Short Fiction Friday: Stories that Go Bump in the Night, Part Two
REVIEW SUMMARY: This week’s Short Fiction Friday features two selections of science fiction with a sinister vibe, the opening story from Peter Watts’ forthcoming collection, Beyond the Rift, and a story from the recently released anthology In Space No One Can Hear You Scream.
BRIEF SUMMARY: Parasitic extraterrestrials feature in both of this week’s stories; one visits Earth and finds it a hostile place while the other chooses a pet from among Earth’s population only to discover that a pre-teen girl may not have been the wisest choice.
PROS: Strong prose in the Watts’ story; engaging young character in Daniel’s tale; fun takes on the alien-as-parasite trope.
CONS: Final line in one story is potentially offensive and may color what is an otherwise good story.
BOTTOM LINE: An alternate viewpoint of John Carpenter’s The Thing makes for a page-turning read and Tony Daniel’s story, chosen at random, provides a nice comparison as each story examines the idea of aliens assimilating mankind for their own reasons. One story looks at things from the alien point of view while the other shows the tenacity of a young lady to remain fully human. Both were enjoyable and worth checking out as further examples of science fiction with a frightful edge.
“The Things” by Peter Watts
An alien awakens in Antarctica only to realize that the crash which stranded it here happened a long time ago. Its attempts to take “communion” with the creatures it discovers is met with hostility. With violence that threatens its existence, the being does what it must to survive.
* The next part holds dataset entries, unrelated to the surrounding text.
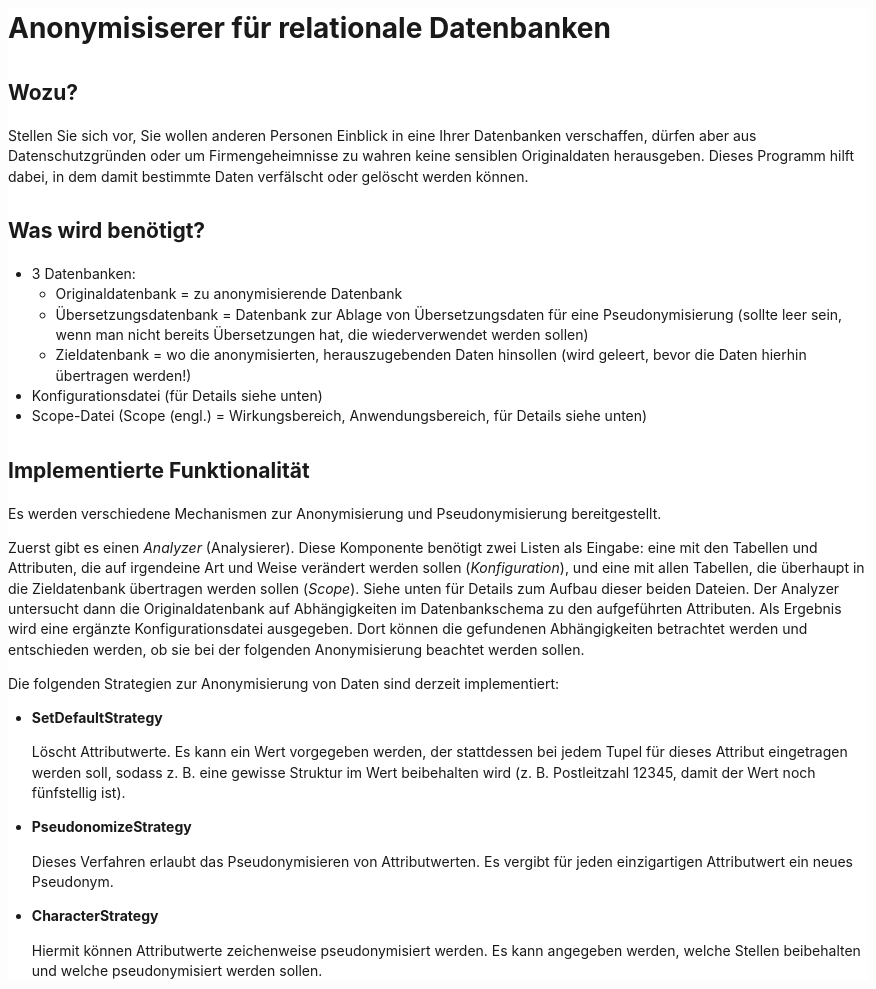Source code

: 
Anonymisiserer für relationale Datenbanken
==========================================

Wozu?
-----
Stellen Sie sich vor, Sie wollen anderen Personen Einblick in eine Ihrer Datenbanken verschaffen, dürfen aber aus Datenschutzgründen oder um Firmengeheimnisse zu wahren keine sensiblen Originaldaten herausgeben. Dieses Programm hilft dabei, in dem damit bestimmte Daten verfälscht oder gelöscht werden können.


Was wird benötigt?
------------------
* 3 Datenbanken:
    + Originaldatenbank = zu anonymisierende Datenbank
    + Übersetzungsdatenbank = Datenbank zur Ablage von Übersetzungsdaten für eine Pseudonymisierung (sollte leer sein, wenn man nicht bereits Übersetzungen hat, die wiederverwendet werden sollen)
    + Zieldatenbank = wo die anonymisierten, herauszugebenden Daten hinsollen (wird geleert, bevor die Daten hierhin übertragen werden!)
* Konfigurationsdatei (für Details siehe unten)
* Scope-Datei (Scope (engl.) = Wirkungsbereich, Anwendungsbereich, für Details siehe unten)
 

Implementierte Funktionalität
-----------------------------
Es werden verschiedene Mechanismen zur Anonymisierung und Pseudonymisierung bereitgestellt.

Zuerst gibt es einen *Analyzer* (Analysierer).
Diese Komponente benötigt zwei Listen als Eingabe: eine mit den Tabellen und Attributen, die auf irgendeine Art und Weise verändert werden sollen (*Konfiguration*), und eine mit allen Tabellen, die überhaupt in die Zieldatenbank übertragen werden sollen (*Scope*).
Siehe unten für Details zum Aufbau dieser beiden Dateien.
Der Analyzer untersucht dann die Originaldatenbank auf Abhängigkeiten im Datenbankschema zu den aufgeführten Attributen.
Als Ergebnis wird eine ergänzte Konfigurationsdatei ausgegeben.
Dort können die gefundenen Abhängigkeiten betrachtet werden und entschieden werden, ob sie bei der folgenden Anonymisierung beachtet werden sollen.

Die folgenden Strategien zur Anonymisierung von Daten sind derzeit implementiert:

* __SetDefaultStrategy__

	Löscht Attributwerte. Es kann ein Wert vorgegeben werden, der stattdessen bei jedem Tupel für dieses Attribut eingetragen werden soll, sodass z. B. eine gewisse Struktur im Wert beibehalten wird (z. B. Postleitzahl 12345, damit der Wert noch fünfstellig ist).

* __PseudonomizeStrategy__

	Dieses Verfahren erlaubt das Pseudonymisieren von Attributwerten. Es vergibt für jeden einzigartigen Attributwert ein neues Pseudonym.

* __CharacterStrategy__

	Hiermit können Attributwerte zeichenweise pseudonymisiert werden. Es kann angegeben werden, welche Stellen beibehalten und welche pseudonymisiert werden sollen.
Peter Watts’ highly lauded short story is a look at John Carpenter’s The Thing from the point of view of the alien. The film itself is based on a John W. Campbell story, “Who Goes There?”. The initial confusion of the protagonist is shared with the reader as the story begins from a place where it is not entirely apparent what is going on and as things come into focus the reader’s expectations of and reactions to the alien undergo a metamorphosis. Watts’ story has a palpable sense of fear and dread that lies just under the surface, keeping the pacing tight without distracting from the connections the reader is supposed to be making with the protagonist. It is easy to see why Watt’s story has been nominated for and won several awards. Stories and films like The Thing are entertaining but also commonplace in that there are many examples of aliens being treated as monsters meant only for destruction, whereas “The Things” gives readers a chance to see past the initial, very understandably human, reaction of violence to the intentions of the alien and how it is interpreting the things it is experiencing. What was a very strong story was derailed for this reader by the last line of the story, one that references an all-too-common topic that is often mishandled in science fiction. It is a line that makes an impact, and certainly a shocking one, but left this reader with a bad taste in his mouth.
“The Things” made its first appearance in Clarkesworld magazine and is also available as an audio podcast here.
“Frog Water” by Tony Daniel
By contrast, Tony Daniel’s short also looks at a parasitic alien race only instead of the action occurring on Earth, the scene of his story takes place on an alien craft returning to its home world after harvesting a young pre-teen girl for eventual assimilation. Megan was ten years old when she went to bed and dreamed of a bright light, only to wake up inside an alien craft in the custody of a slug-like alien named Aleria who is slowly preparing Megan to become a part of her. Though Megan sees herself as nothing but a pet, Aleria sees her as a daughter, to the point of wanting to be called “Mother”. The reader sees the events unfolding through the eyes of Megan, and Daniel does a nice job of capturing the pre-adolescent voice and personality. Having first experienced the young teen heroine in science fiction through the work of Robert A. Heinlein (“The Menace From Earth” and Podkayne of Mars in particular) it is hard not to compare similar stories. Daniel’s tale holds up nicely and Megan proves to be an entertaining and resourceful heroine who demonstrates that you just shouldn’t pick on Earthlings, even if they appear to be merely children.
I enjoyed “Frog Water” very much and recommend giving it a read. The “fright” of this story lies largely in the idea of a person being taken somewhere against their will, in addition to the equally frightening idea of losing one’s identity by being assimilated into another entity.
Well, there you have it. A couple of weeks looking at science fiction shorts that have a frightening edge just in time for the Halloween season. I hope you give them a try, and feel free to recommend more scary science fiction shorts that you have partaken of and enjoyed. Suggestions are always welcome.